The Bank of England had waded into the rather heated debate regarding the long-term mortgage products many lenders are now offering. There’s been a distinct rise in the number of banks and building societies offering 30-year and 35-year mortgage repayment. Though supposedly to help bring down the monthly costs of repayment, the BOA warned that longer mortgage terms do little other than “store up problems for the future”.
One of the biggest issues highlighted in the report was the way in which longer mortgage repayment periods could have a huge impact on the pension savings of borrowers. By extending mortgage repayments into old age, it becomes necessary to meet them with retirement funds, which may already be stretched to their limits.
But what was interesting was how the report didn’t highlight the way in which longer mortgage repayment periods also mean massively higher overall interest payments for the borrower.

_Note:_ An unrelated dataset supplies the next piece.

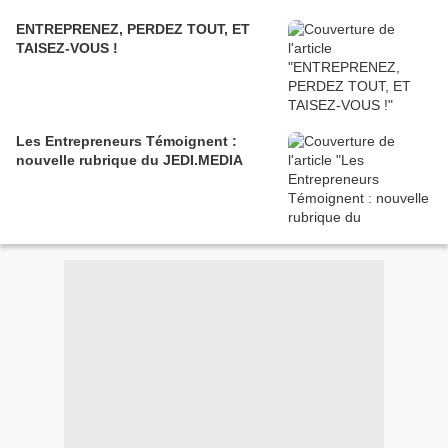
ENTREPRENEZ, PERDEZ TOUT, ET
TAISEZ-VOUS !
Les Entrepreneurs Témoignent :
nouvelle rubrique du JEDI.MEDIA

In the UK, mortgages have been offered with a standard repayment period of 25 years for several decades. However, as house prices continue to rise, borrowers have been seeking realistic ways of bringing down their monthly mortgage bills in order to get on the housing ladder. In response, banks are now routinely offering repayment periods of up to 35 years. But in doing so, the overall costs payable by the borrower skyrocketed.

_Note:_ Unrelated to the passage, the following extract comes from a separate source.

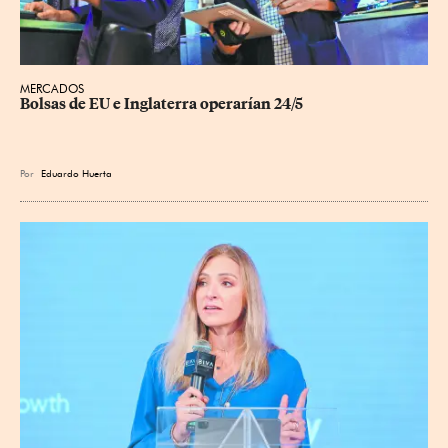
MERCADOS
Bolsas de EU e Inglaterra operarían 24/5
Por
Eduardo Huerta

Take, for example, a smaller loan of £100,000, charged at a rate of 4.5% with an initial charge of £500. Over the course of 25 years, monthly repayments would be around £556, and the total amount payable would be £167,250. By contrast, up to a 35-year mortgage, while monthly payments are reduced modestly to £473, the total amount to repay increases to £199,250, an increase of £32,000 and double the amount borrowed.
In the case of a larger loan, say £400,000, with the same interest rate and fee, the change is even more dramatic. If paid back over 25 years, you’d be looking at £2,223 per month and a total repayment amount of £667,500. Over the course of 35 years, monthly repayments come down to £1,893, but the total repayment amount increases to £795,550, a hike of nearly £130,000.

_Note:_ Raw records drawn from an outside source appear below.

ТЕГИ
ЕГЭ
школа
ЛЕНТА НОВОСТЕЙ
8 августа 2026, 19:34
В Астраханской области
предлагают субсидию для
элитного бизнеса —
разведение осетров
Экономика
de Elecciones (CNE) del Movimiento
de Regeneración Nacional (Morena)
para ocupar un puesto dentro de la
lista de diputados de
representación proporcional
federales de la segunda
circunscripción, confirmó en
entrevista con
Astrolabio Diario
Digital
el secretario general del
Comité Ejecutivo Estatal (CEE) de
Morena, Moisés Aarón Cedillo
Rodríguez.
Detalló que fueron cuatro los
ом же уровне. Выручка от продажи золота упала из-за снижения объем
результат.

But it’s not just in the UK that this is happening, either. In most countries where wage growth is being outpaced by house price inflation, longer mortgages are being offered to bring monthly repayment amounts down. It’s particularly prevalent in Sweden and Japan, where mortgages are available with repayment terms of more than 100 years.
As far as the Bank of England is concerned, those considering signing a long-term mortgage today need to think very carefully about tomorrow. Lower monthly repayments are all well and good, but not if they make it difficult to get by in later life. Plus, the longer the mortgage term, the longer the period during which your home is at risk of repossession if you fall behind on your payments.